» Task goal
Your output should be the lines from the start of the data through the line containing "style coffee.", exactly and nothing more.

Dataset entries:

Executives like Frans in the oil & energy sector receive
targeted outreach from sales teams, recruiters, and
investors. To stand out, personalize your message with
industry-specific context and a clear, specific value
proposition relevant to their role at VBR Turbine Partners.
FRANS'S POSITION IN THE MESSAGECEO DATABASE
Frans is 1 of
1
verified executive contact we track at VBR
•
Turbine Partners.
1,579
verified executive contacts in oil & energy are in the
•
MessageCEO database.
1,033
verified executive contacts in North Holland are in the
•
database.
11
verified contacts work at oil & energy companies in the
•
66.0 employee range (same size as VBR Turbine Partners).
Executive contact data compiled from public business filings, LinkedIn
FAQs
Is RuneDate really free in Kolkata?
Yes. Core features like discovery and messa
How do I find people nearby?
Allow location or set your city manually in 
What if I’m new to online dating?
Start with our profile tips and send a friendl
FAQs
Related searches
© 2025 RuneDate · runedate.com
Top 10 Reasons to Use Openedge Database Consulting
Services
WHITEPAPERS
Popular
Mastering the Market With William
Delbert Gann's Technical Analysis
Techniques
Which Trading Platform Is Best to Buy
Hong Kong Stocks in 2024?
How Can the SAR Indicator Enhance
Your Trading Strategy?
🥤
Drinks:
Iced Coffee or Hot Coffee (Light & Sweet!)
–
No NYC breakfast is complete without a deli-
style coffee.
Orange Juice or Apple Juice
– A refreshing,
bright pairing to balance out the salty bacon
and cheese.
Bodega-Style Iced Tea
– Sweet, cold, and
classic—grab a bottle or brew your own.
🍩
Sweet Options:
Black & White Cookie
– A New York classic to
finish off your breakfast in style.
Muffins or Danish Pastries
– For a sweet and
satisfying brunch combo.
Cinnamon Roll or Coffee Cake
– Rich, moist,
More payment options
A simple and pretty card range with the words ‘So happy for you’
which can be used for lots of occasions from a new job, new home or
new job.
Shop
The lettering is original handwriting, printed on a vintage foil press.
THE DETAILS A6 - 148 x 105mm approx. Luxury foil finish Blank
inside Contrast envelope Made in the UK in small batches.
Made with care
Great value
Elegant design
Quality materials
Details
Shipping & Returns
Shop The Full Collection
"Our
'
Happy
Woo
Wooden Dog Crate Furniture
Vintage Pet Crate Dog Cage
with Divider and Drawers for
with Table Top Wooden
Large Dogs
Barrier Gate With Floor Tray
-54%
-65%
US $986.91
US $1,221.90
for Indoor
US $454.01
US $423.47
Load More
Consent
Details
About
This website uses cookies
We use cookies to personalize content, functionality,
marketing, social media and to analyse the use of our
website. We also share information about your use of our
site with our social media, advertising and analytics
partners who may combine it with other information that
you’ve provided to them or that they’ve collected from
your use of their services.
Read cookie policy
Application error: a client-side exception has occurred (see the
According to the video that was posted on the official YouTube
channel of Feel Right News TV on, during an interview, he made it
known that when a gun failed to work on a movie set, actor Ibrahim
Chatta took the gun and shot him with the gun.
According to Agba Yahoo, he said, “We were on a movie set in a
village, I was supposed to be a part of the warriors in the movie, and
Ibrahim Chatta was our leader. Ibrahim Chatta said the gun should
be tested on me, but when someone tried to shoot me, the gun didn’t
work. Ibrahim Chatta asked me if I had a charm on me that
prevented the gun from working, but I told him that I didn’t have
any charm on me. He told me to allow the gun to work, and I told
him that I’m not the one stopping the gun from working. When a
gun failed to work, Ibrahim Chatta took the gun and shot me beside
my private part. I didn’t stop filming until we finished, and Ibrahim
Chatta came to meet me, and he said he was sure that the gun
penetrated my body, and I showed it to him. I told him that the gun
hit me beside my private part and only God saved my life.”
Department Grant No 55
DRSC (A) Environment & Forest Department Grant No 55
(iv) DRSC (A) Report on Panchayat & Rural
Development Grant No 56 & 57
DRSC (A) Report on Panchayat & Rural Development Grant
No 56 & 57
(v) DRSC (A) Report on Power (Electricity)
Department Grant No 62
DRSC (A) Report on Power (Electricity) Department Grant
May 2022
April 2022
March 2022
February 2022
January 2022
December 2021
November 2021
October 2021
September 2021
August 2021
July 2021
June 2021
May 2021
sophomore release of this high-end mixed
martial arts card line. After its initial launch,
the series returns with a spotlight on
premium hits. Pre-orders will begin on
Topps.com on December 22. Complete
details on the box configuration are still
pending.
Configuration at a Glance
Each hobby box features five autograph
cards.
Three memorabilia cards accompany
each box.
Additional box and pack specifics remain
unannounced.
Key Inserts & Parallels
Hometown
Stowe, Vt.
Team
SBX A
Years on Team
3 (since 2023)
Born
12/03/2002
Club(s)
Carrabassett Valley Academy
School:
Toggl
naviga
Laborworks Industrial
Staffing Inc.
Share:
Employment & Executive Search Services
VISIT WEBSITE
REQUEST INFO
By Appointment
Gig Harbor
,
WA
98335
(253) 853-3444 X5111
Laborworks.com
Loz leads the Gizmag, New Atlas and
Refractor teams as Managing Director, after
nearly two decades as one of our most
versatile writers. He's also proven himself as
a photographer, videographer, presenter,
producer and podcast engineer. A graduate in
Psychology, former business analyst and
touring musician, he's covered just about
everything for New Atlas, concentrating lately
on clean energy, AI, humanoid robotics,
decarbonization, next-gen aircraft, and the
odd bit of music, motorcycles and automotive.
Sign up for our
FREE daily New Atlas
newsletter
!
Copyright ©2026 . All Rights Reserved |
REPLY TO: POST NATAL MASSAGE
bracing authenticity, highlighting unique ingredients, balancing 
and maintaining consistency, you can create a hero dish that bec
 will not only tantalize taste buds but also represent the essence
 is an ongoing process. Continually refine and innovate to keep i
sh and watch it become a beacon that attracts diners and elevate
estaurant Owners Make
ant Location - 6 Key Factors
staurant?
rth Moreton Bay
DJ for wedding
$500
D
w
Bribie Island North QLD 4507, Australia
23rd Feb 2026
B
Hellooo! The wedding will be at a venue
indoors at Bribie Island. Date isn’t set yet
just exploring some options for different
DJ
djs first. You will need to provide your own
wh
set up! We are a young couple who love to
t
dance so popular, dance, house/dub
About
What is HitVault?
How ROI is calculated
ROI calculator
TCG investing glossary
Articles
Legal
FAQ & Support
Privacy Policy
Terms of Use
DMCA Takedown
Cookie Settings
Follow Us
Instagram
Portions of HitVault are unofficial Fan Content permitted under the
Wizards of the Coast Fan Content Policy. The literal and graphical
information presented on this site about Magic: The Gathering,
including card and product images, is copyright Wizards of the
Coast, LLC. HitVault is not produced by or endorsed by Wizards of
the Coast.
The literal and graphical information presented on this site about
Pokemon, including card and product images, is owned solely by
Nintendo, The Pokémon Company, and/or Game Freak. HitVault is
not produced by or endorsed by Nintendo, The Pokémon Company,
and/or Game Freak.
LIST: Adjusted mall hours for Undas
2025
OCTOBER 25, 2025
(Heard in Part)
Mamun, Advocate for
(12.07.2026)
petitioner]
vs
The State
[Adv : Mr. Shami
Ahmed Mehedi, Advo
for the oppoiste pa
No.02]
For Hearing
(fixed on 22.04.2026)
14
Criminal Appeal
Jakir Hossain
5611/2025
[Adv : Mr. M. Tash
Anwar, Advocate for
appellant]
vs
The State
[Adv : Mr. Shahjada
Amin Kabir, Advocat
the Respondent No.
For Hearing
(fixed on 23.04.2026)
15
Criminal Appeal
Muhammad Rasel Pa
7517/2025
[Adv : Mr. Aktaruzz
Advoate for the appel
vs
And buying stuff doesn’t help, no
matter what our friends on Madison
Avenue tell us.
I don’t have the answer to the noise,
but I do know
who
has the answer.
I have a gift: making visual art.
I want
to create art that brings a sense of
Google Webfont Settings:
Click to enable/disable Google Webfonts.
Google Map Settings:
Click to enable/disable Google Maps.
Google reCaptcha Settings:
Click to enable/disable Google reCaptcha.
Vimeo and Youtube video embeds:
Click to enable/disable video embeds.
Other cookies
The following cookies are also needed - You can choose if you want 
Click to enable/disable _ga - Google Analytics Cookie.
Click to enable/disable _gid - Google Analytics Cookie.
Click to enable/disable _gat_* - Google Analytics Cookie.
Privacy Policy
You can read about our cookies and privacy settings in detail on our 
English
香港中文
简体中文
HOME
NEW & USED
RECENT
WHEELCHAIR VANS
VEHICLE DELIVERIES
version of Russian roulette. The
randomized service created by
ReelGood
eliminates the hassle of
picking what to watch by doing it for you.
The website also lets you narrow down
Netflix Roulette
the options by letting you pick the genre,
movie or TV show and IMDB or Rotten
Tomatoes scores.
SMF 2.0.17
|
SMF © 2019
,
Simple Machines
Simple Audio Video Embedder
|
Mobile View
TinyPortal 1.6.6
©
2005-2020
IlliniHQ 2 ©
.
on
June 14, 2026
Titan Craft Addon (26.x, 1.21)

» Solved exercise
Executives like Frans in the oil & energy sector receive
targeted outreach from sales teams, recruiters, and
investors. To stand out, personalize your message with
industry-specific context and a clear, specific value
proposition relevant to their role at VBR Turbine Partners.
FRANS'S POSITION IN THE MESSAGECEO DATABASE
Frans is 1 of
1
verified executive contact we track at VBR
•
Turbine Partners.
1,579
verified executive contacts in oil & energy are in the
•
MessageCEO database.
1,033
verified executive contacts in North Holland are in the
•
database.
11
verified contacts work at oil & energy companies in the
•
66.0 employee range (same size as VBR Turbine Partners).
Executive contact data compiled from public business filings, LinkedIn
FAQs
Is RuneDate really free in Kolkata?
Yes. Core features like discovery and messa
How do I find people nearby?
Allow location or set your city manually in 
What if I’m new to online dating?
Start with our profile tips and send a friendl
FAQs
Related searches
© 2025 RuneDate · runedate.com
Top 10 Reasons to Use Openedge Database Consulting
Services
WHITEPAPERS
Popular
Mastering the Market With William
Delbert Gann's Technical Analysis
Techniques
Which Trading Platform Is Best to Buy
Hong Kong Stocks in 2024?
How Can the SAR Indicator Enhance
Your Trading Strategy?
🥤
Drinks:
Iced Coffee or Hot Coffee (Light & Sweet!)
–
No NYC breakfast is complete without a deli-
style coffee.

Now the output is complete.